Oxidative damage can have beneficial uses and detrimental effects. During immune responses against virus-infected cells or bacteria, phagocytes cells engulf pathogens into a phagocytic vacuoles where they are met with a oxidative burst, an onslaught of peroxides, superoxides and other oxidants meant to destroy the pathogen. In this scenario, cells have harnessed the destructive power of oxidants in a controlled and contained manner as an immune line of defense.

In contrast, the unchecked accumulation of oxidant species can lead to devastating damage. This can occur in a number of ways.

  1. External sources of oxidants. The most notable exogenous source of oxidants is cigarette smoke, which introduces considerable oxidative stress and damage to DNA.
  2. Dysregulation of homeostatic checks. When enzymes that control oxidant levels develop mutations, the delicate oxidant and antioxidant balance can be skewed towards a pro-oxidant state.
  3. Antioxidant deficiency. Without the counter-defense of antioxidant molecules and the enzymes that generate them, ROS propagation can go forward unchecked.

A pro-oxidant state has trickle-down effects that are implicated in a multitude of illnesses including cardiovascular, neurological, respiratory, and ocular diseases (ref) as well as multi-organ cancers. A simple example of disease development is in atherosclerosis where oxidation of lipids in a process called lipid peroxidation contributes to plaque formation.

Thus emerges the field of redox medicine, which aims to harness and reinforce the antioxidant defense system.

Dietary antioxidants

The sharp edge: dietary antioxidants such as vitamin C from fruits and green vegetables, vitamin E from whole grains and nuts, beta-carotene from squash and carrots and lycopene from tomatoes can neutralize oxidative stress.

The other sharp edge: these same powerful antioxidants can overshoot their effects and lead to the propagation of metal ion radicals, which can circle back to the pro-oxidative state. In addition, certain antioxidants, such as lycopene from tomatoes, can have negative effects in excess.


The sharp edge: While moderate exercise is known to produce oxidants, these levels are usually low enough to be scavenged by homeostatic means. In fact, exercise-induced pro-oxidant production can trigger a stronger antioxidant defense than immediately required, thus keeping the system armed and ready.

The other edge: The deleterious effects of exercise arise when the exercise is overly exhaustive and combined with a diet enriched in fats and carbohydrates and limited in antioxidant nutrients. The sum of excess oxidants and excess targets for oxidation leads to a state of oxidative stress. Recall the atherosclerosis plaques?

In Cancer

Based on our understanding of oxidative stress, it should be no surprise that oxidative damage can contribute to cancer pathology. DNA damage that accumulates, is transcribed, and then translated leads to aberrant macromolecules that affect signalling and physiology. It then follows that pharmaceutically moving the balance towards an antioxidant state can be useful. Targeting enzymes that generate oxidants or enhancing the antioxidant systems is the mantra of many therapeutics.
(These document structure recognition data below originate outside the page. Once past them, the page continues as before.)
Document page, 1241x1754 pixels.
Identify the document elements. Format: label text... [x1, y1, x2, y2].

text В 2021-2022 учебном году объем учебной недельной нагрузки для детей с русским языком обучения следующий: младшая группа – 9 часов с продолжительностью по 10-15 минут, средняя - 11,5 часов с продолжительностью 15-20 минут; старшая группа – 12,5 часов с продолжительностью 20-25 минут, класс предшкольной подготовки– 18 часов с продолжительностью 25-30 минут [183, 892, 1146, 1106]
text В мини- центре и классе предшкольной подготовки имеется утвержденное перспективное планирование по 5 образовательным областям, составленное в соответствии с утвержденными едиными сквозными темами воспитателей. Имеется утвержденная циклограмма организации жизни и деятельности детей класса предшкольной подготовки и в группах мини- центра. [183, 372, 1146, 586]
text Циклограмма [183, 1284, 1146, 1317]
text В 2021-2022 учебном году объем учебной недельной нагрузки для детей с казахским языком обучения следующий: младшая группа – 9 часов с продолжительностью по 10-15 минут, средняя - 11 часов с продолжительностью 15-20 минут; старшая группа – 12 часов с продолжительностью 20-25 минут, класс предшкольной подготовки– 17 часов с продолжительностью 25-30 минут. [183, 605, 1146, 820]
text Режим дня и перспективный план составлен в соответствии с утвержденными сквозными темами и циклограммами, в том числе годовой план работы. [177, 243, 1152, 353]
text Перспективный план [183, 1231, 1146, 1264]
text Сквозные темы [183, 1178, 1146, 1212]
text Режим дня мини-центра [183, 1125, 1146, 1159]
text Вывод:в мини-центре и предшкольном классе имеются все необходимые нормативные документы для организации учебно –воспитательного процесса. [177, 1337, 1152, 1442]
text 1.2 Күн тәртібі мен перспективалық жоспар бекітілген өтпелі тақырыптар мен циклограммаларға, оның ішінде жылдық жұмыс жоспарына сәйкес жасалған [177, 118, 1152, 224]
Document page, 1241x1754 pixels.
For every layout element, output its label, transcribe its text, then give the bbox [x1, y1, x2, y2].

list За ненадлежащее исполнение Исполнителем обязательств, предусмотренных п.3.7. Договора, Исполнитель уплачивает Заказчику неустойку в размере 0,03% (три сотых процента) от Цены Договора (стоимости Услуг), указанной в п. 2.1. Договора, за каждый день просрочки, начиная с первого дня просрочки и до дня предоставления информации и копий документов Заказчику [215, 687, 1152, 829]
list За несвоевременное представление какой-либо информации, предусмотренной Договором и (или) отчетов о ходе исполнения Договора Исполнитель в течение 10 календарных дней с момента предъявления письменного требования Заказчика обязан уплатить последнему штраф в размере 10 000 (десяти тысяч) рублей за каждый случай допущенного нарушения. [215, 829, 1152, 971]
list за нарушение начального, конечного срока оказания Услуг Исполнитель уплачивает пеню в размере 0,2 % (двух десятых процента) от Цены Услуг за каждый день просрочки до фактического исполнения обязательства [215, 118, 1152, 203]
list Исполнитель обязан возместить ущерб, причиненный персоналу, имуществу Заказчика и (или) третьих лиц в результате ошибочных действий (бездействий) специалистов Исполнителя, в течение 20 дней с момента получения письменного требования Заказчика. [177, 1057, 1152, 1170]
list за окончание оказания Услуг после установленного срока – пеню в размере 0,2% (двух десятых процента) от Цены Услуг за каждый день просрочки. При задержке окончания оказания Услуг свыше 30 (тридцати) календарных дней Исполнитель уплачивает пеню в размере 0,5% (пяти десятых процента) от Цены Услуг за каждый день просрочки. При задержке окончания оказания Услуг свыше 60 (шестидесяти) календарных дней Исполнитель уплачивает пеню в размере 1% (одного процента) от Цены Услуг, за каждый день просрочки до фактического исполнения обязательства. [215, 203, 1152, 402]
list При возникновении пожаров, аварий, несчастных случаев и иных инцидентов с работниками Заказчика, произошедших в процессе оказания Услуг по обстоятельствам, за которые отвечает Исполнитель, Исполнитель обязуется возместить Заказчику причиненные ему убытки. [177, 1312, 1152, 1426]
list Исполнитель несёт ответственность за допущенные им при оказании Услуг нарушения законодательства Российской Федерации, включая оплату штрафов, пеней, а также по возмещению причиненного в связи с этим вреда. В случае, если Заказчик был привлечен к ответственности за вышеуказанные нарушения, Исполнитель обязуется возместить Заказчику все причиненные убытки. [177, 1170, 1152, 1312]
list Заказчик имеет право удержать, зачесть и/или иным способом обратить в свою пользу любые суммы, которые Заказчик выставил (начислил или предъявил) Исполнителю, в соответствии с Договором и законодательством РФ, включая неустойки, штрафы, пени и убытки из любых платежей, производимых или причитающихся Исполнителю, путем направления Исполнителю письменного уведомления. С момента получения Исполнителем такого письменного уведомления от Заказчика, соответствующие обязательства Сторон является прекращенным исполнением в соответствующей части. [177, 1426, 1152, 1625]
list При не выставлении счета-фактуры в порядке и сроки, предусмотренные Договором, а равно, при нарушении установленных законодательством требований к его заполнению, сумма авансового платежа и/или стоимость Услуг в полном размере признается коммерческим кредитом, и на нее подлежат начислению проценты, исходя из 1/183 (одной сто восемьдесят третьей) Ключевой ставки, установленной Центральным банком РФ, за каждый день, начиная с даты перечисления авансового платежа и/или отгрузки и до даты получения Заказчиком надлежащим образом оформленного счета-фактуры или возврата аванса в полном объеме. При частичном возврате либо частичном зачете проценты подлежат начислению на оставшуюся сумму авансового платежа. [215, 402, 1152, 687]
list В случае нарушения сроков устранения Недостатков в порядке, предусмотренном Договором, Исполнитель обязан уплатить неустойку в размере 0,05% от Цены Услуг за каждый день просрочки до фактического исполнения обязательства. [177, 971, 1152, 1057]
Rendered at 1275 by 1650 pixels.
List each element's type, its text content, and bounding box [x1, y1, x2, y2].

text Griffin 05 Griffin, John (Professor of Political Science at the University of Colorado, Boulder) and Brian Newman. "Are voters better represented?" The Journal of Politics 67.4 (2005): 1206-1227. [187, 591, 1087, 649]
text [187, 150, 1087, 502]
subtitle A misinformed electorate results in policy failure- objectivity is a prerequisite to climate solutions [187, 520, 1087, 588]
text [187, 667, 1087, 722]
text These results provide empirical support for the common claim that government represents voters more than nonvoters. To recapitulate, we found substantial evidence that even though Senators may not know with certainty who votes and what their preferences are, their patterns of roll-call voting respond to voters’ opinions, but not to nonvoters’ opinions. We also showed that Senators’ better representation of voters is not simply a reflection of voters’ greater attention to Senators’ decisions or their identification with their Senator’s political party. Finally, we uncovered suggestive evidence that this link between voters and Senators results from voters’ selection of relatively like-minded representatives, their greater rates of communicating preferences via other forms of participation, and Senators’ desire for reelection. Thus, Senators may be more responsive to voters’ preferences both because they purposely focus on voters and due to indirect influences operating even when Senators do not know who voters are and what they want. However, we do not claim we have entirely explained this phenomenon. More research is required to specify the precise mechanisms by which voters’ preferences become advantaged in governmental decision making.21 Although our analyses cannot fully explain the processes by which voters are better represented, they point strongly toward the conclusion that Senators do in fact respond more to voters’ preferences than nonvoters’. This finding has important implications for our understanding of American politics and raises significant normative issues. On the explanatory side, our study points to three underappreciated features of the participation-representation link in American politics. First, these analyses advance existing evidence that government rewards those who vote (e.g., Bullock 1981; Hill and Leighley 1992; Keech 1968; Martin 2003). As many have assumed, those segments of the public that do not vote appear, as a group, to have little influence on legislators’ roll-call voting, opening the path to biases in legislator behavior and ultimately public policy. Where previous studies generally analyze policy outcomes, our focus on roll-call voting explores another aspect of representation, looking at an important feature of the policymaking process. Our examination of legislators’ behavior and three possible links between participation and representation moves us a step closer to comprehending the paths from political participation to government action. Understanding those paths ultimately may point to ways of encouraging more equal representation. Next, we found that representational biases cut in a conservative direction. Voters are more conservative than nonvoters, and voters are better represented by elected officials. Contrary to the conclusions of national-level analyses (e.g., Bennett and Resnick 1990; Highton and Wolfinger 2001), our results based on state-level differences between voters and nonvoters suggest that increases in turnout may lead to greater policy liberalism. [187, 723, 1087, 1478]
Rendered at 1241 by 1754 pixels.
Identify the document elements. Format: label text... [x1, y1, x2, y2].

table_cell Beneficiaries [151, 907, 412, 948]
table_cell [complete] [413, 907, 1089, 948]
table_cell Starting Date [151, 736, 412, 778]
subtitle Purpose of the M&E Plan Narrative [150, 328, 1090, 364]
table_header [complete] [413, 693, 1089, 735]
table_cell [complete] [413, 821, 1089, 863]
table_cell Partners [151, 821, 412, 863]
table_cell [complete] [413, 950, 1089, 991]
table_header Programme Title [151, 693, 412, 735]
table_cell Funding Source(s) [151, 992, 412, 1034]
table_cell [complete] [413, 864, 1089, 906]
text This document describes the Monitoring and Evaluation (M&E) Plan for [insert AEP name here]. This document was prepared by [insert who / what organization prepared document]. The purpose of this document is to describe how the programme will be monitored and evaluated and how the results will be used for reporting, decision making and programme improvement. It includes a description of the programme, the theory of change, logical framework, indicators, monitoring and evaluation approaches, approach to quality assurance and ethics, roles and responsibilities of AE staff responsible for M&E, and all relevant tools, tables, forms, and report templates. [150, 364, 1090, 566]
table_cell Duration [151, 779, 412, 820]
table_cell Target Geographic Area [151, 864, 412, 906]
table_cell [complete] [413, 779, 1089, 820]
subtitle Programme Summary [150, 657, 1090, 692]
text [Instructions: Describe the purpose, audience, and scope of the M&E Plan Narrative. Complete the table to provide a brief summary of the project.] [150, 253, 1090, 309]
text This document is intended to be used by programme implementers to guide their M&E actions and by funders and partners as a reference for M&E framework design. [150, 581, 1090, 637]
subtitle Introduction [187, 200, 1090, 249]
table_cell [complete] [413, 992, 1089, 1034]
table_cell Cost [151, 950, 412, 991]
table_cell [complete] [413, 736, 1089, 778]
Conversely, some cells known as cancer stem cells, are known to have lower levels of ROS, thus making them resistant to antioxidant treatment. In fact, in some instances, lower levels of ROS act a protection against peroxide induced apoptosis. In this way, cancer cells mask themselves using the other side of the redox equation.

This double edge sword is a prime example of a core principle in chemistry, biology, and health; the need for moderation and a middle-ground. The struggle to establish it is evident in the need for physiological homeostasis and accepting trade-offs in medicine. It is no surprise then, that the maintaining the equilibrium of the redox equation is a delicate a balancing act.